> TASK DIRECTIONS
Below are records; work out how many of their lines contain "Sörbybacken" and give only that number.

(Collected data entries)
....
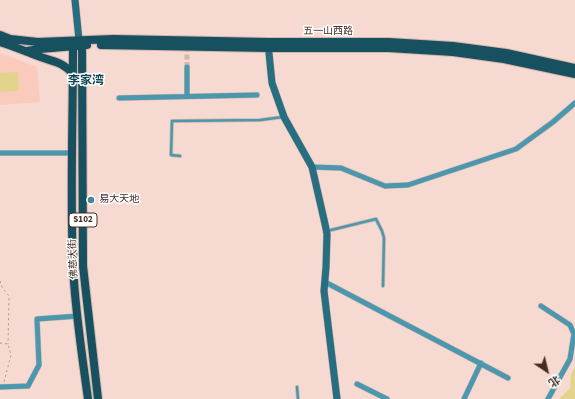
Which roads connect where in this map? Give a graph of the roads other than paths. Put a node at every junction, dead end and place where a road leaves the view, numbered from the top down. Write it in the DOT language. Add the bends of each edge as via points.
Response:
graph roads {
  1 [pos="75,0"];
  2 [pos="0,36"];
  3 [pos="0,42"];
  4 [pos="81,43"];
  5 [pos="268,45"];
  6 [pos="73,47"];
  7 [pos="27,51"];
  8 [pos="187,67"];
  9 [pos="575,68"];
  10 [pos="73,74"];
  11 [pos="575,74"];
  12 [pos="187,96"];
  13 [pos="257,96"];
  14 [pos="119,98"];
  15 [pos="575,103"];
  16 [pos="284,117"];
  17 [pos="0,153"];
  18 [pos="72,153"];
  19 [pos="180,156"];
  20 [pos="312,167"];
  21 [pos="326,231"];
  22 [pos="325,282"];
  23 [pos="383,286"];
  24 [pos="541,306"];
  25 [pos="78,316"];
  26 [pos="481,364"];
  27 [pos="508,378"];
  28 [pos="356,384"];
  29 [pos="1,387"];
  30 [pos="297,387"];
  31 [pos="88,399"];
  32 [pos="98,399"];
  33 [pos="298,399"];
  34 [pos="337,399"];
  35 [pos="387,399"];
  36 [pos="464,399"];
  37 [pos="548,399"];
  1 -- 4 [label="street"];
  2 -- 4 [label="main road" via="38,42"];
  3 -- 7 [label="main road"];
  4 -- 5 [label="main road, 五一山西路" via="187,48"];
  4 -- 5 [label="main road, 五一山西路" via="165,40"];
  4 -- 6 [label="main road"];
  4 -- 32 [label="main road, 佛慈大街 / S102" via="83,266"];
  5 -- 9 [label="main road, 五一山西路" via="389,42 454,46 506,53"];
  5 -- 11 [label="main road, 五一山西路" via="453,52 504,59"];
  5 -- 16 [label="street" via="272,83"];
  6 -- 7 [label="main road"];
  6 -- 10 [label="main road, 佛慈大街"];
  7 -- 10 [label="main road" via="56,61 68,67"];
  8 -- 12 [label="street"];
  10 -- 18 [label="main road, 佛慈大街 / S102"];
  12 -- 13 [label="street"];
  12 -- 14 [label="street"];
  15 -- 20 [label="street" via="516,149 408,185 385,186 341,168"];
  16 -- 19 [label="lane" via="260,120 172,121 171,155"];
  16 -- 20 [label="street"];
  17 -- 18 [label="street"];
  18 -- 25 [label="main road, 佛慈大街 / S102" via="73,267"];
  20 -- 21 [label="street"];
  21 -- 22 [label="street"];
  21 -- 23 [label="lane" via="376,219 384,238"];
  22 -- 26 [label="street"];
  22 -- 34 [label="street"];
  24 -- 37 [label="street" via="570,325 574,334 570,359"];
  25 -- 29 [label="street" via="37,319 39,365 28,386"];
  25 -- 31 [label="main road, 佛慈大街 / S102"];
  26 -- 27 [label="street"];
  26 -- 36 [label="street"];
  28 -- 35 [label="street"];
  30 -- 33 [label="lane"];
}
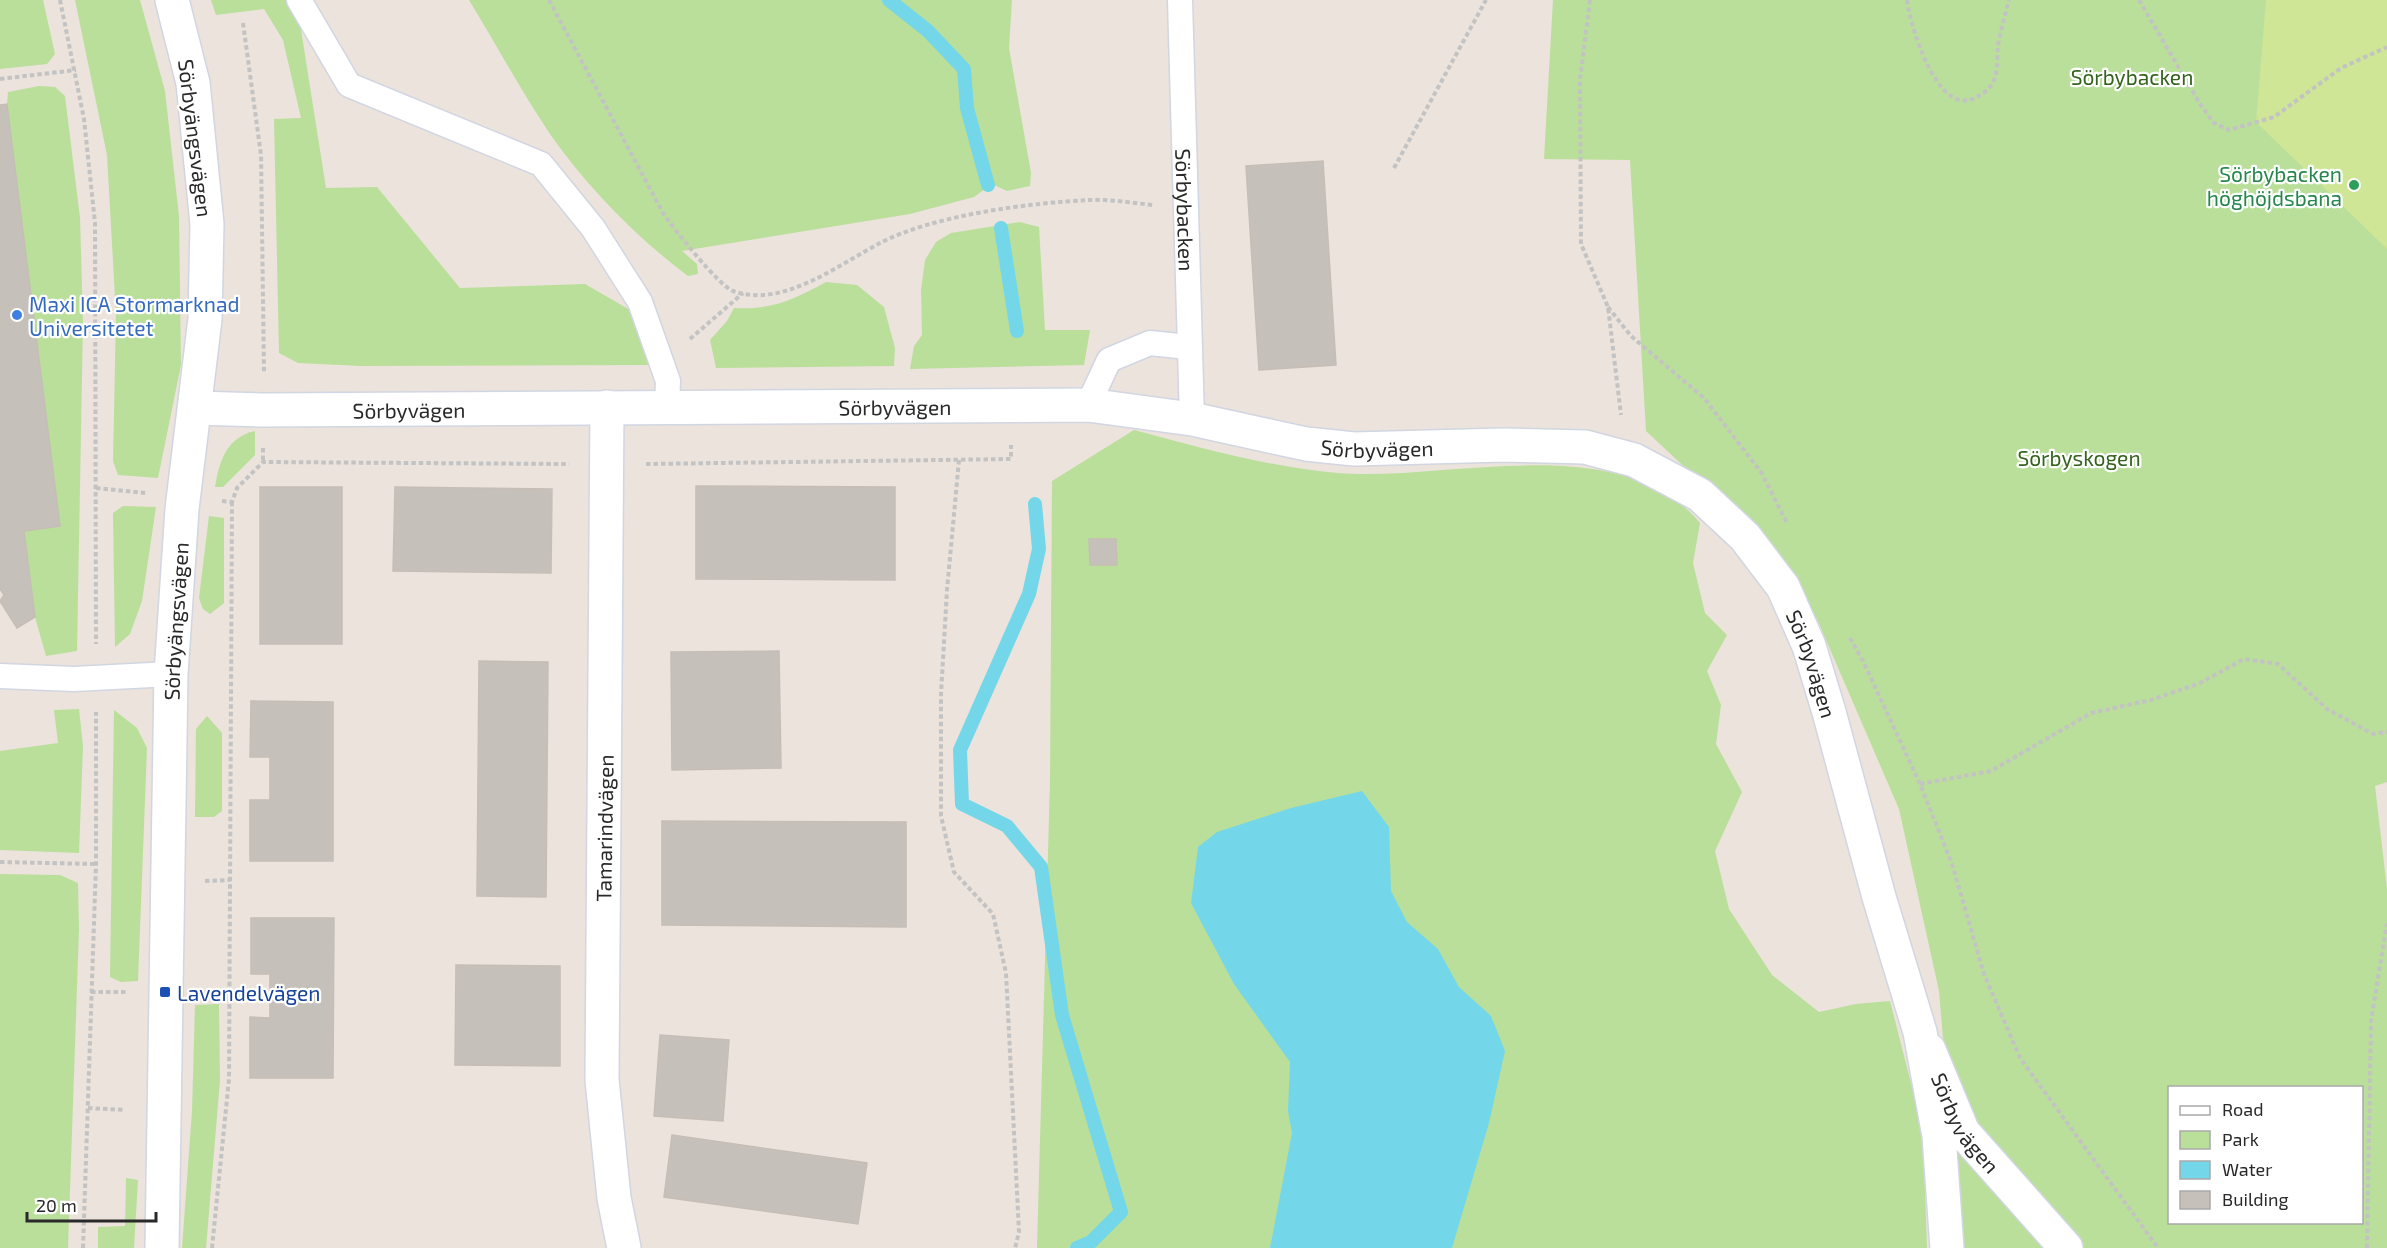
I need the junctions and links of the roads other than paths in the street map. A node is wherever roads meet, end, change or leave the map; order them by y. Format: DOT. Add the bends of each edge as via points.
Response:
graph roads {
  1 [pos="172,0"];
  2 [pos="299,0"];
  3 [pos="1180,0"];
  4 [pos="1188,347"];
  5 [pos="1088,405"];
  6 [pos="607,407"];
  7 [pos="667,407"];
  8 [pos="195,408"];
  9 [pos="1191,419"];
  10 [pos="171,674"];
  11 [pos="0,676"];
  12 [pos="1920,1032"];
  13 [pos="162,1248"];
  14 [pos="624,1248"];
  15 [pos="1947,1248"];
  16 [pos="2066,1248"];
  1 -- 8 [label="street, Sörbyängsvägen" via="193,83 207,224 205,319"];
  2 -- 7 [label="lane" via="349,85 541,164 593,228 640,302 668,381"];
  3 -- 4 [label="lane, Sörbybacken"];
  4 -- 5 [label="lane" via="1150,343 1109,360"];
  4 -- 9 [label="lane, Sörbybacken"];
  5 -- 7 [label="street, Sörbyvägen"];
  5 -- 9 [label="street, Sörbyvägen"];
  6 -- 7 [label="street, Sörbyvägen"];
  6 -- 8 [label="street, Sörbyvägen"];
  6 -- 14 [label="street, Tamarindvägen" via="602,1080 614,1198"];
  8 -- 10 [label="street, Sörbyängsvägen" via="182,509"];
  9 -- 12 [label="street, Sörbyvägen" via="1342,448 1585,447 1634,460 1700,495 1745,537 1783,587 1809,646"];
  10 -- 11 [label="lane" via="74,679"];
  10 -- 13 [label="street, Sörbyängsvägen"];
  12 -- 15 [label="street" via="1939,1136"];
  12 -- 16 [label="street, Sörbyvägen" via="1963,1132"];
}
....
> TASK ANSWER
2